§ Task description: The answer is the line containing "color: #0f766e ->" plus every line after it to the end of the material, retyped exactly and without the pictures.

§ Input data:
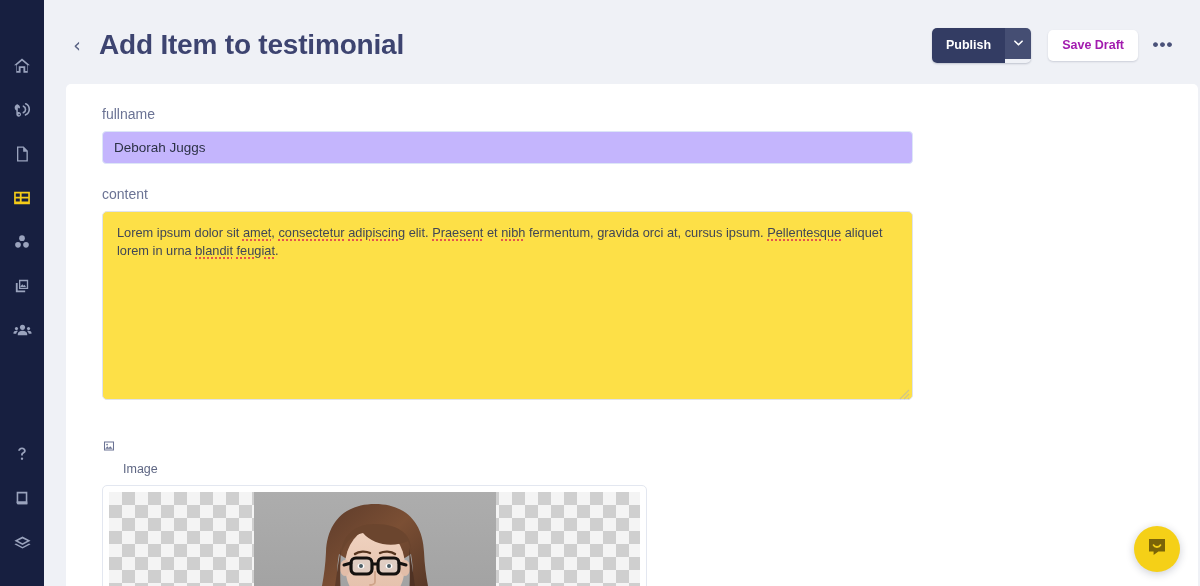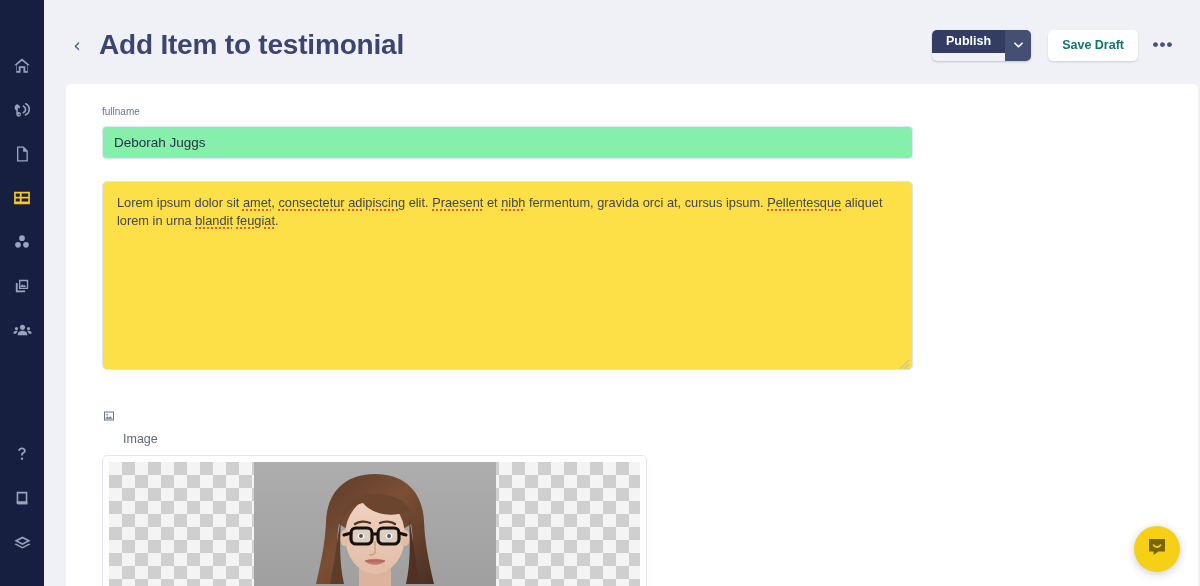"Publish" .publish-btn { height: 23px -> 35px }
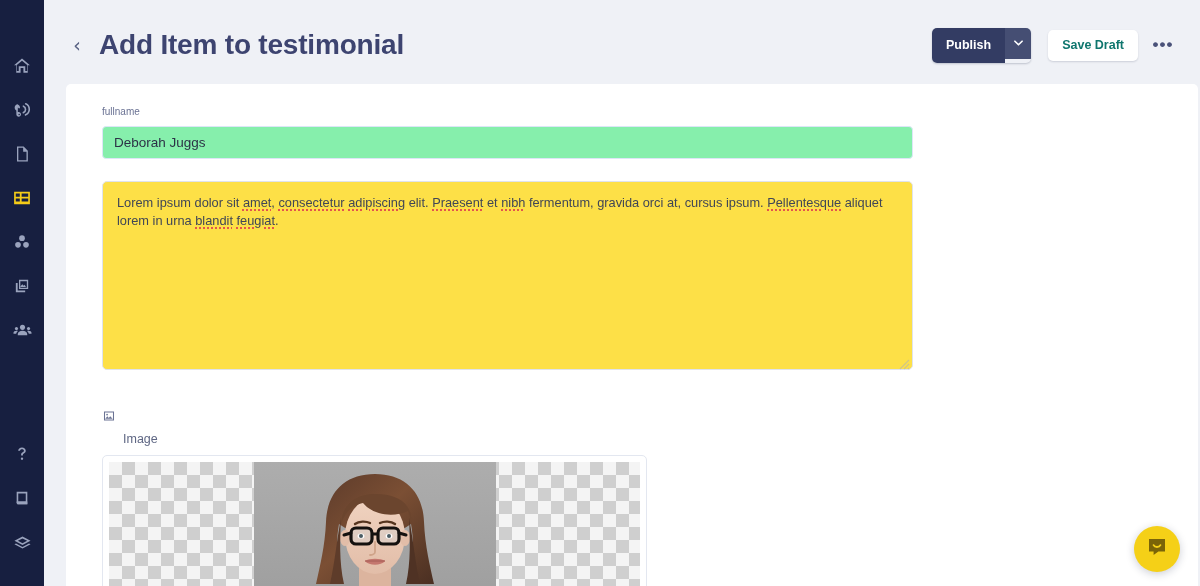"Save Draft" .save-draft-btn { color: #0f766e -> #a21caf }
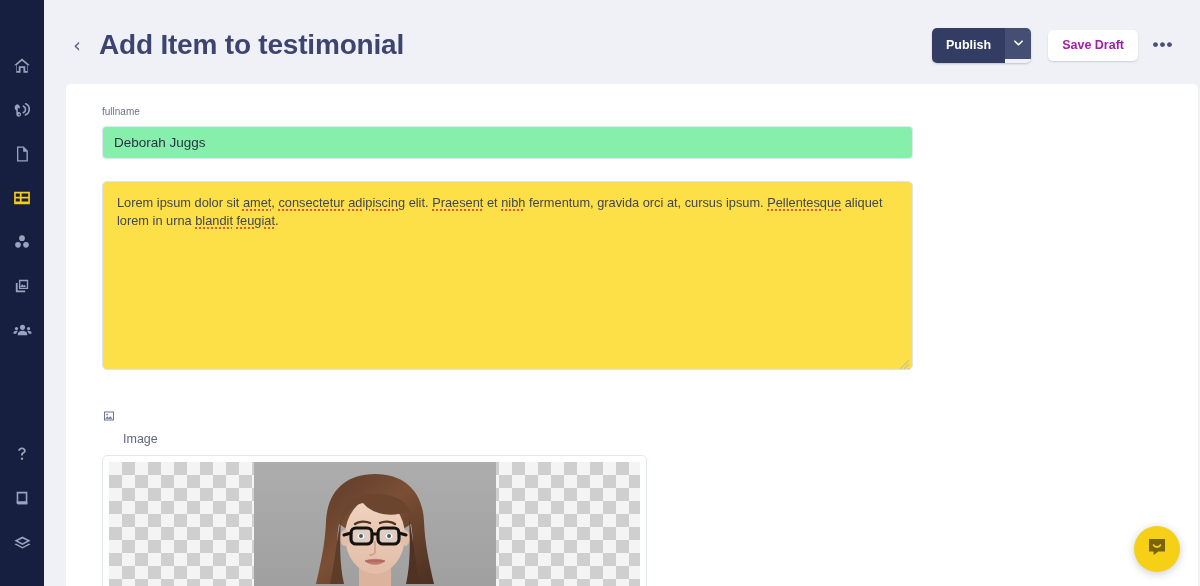"fullname" .field-label { font-size: 10px -> 14px }
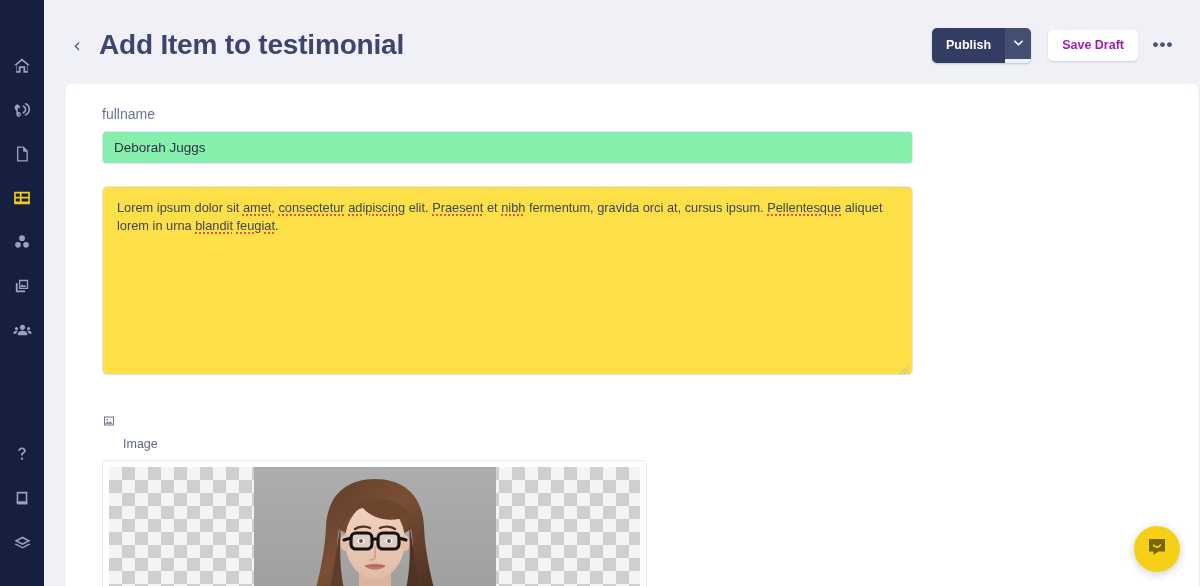"Deborah Juggs" .text-input { background: #86efac -> #c4b5fd }
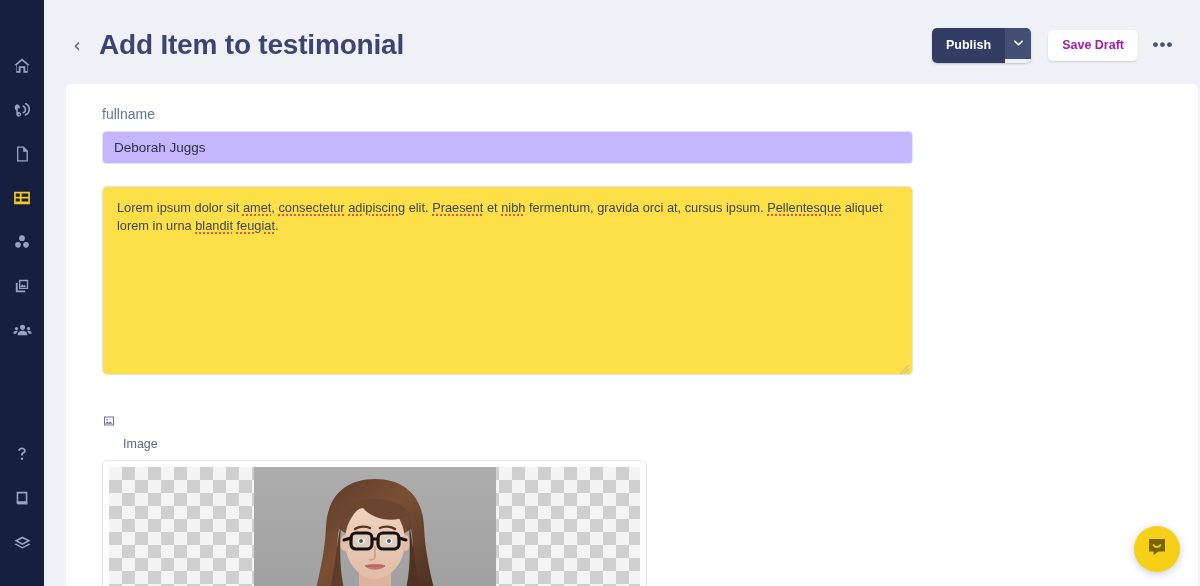"content" label.field-label { html: none -> <label>content</label> }
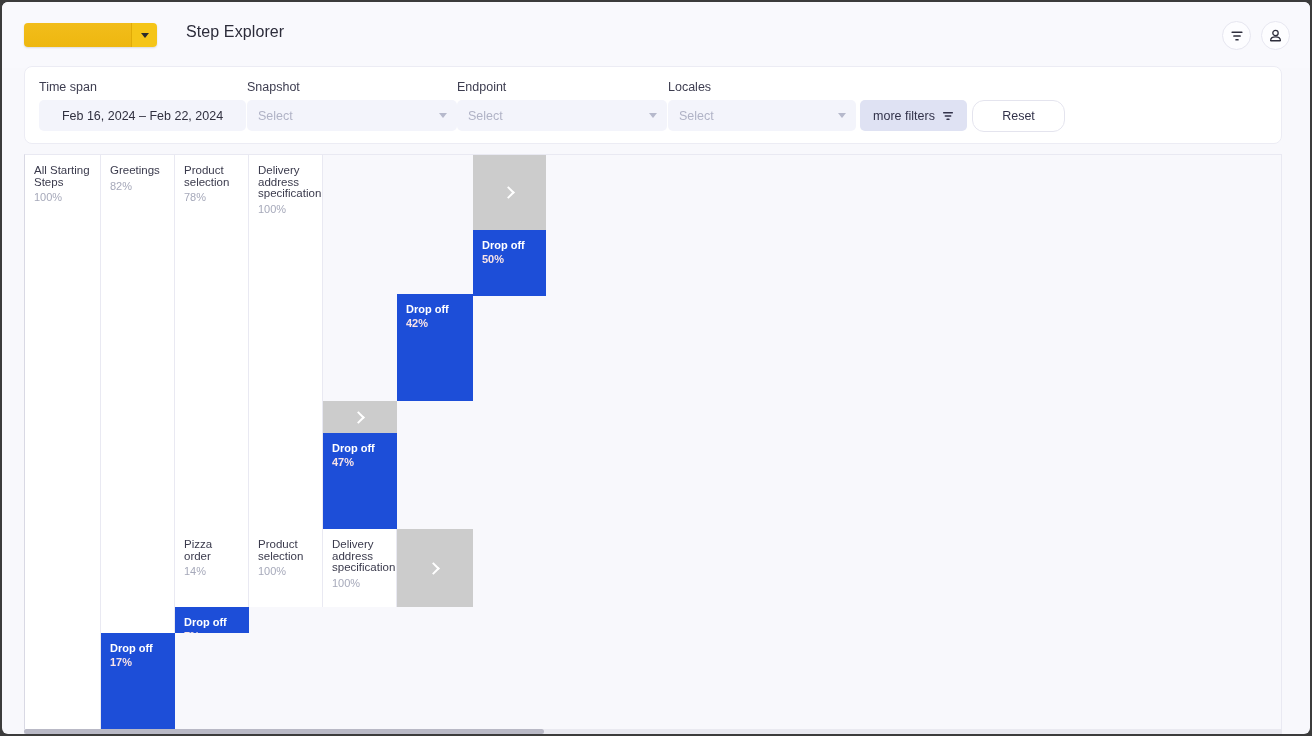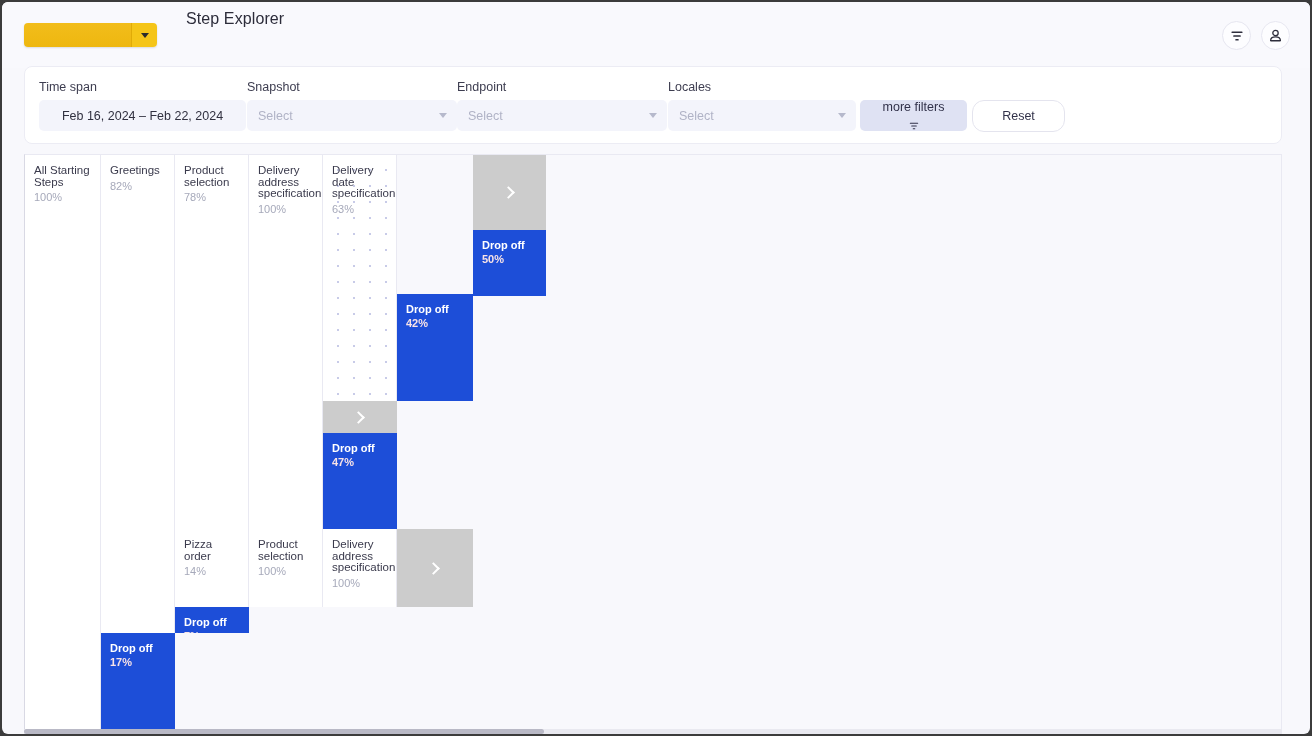"Step Explorer" .page-title { top: 8px -> 21px }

§ Result of the exercise:
"Save Draft" .save-draft-btn { color: #0f766e -> #a21caf }
"fullname" .field-label { font-size: 10px -> 14px }
"Deborah Juggs" .text-input { background: #86efac -> #c4b5fd }
"content" label.field-label { html: none -> <label>content</label> }
"Step Explorer" .page-title { top: 8px -> 21px }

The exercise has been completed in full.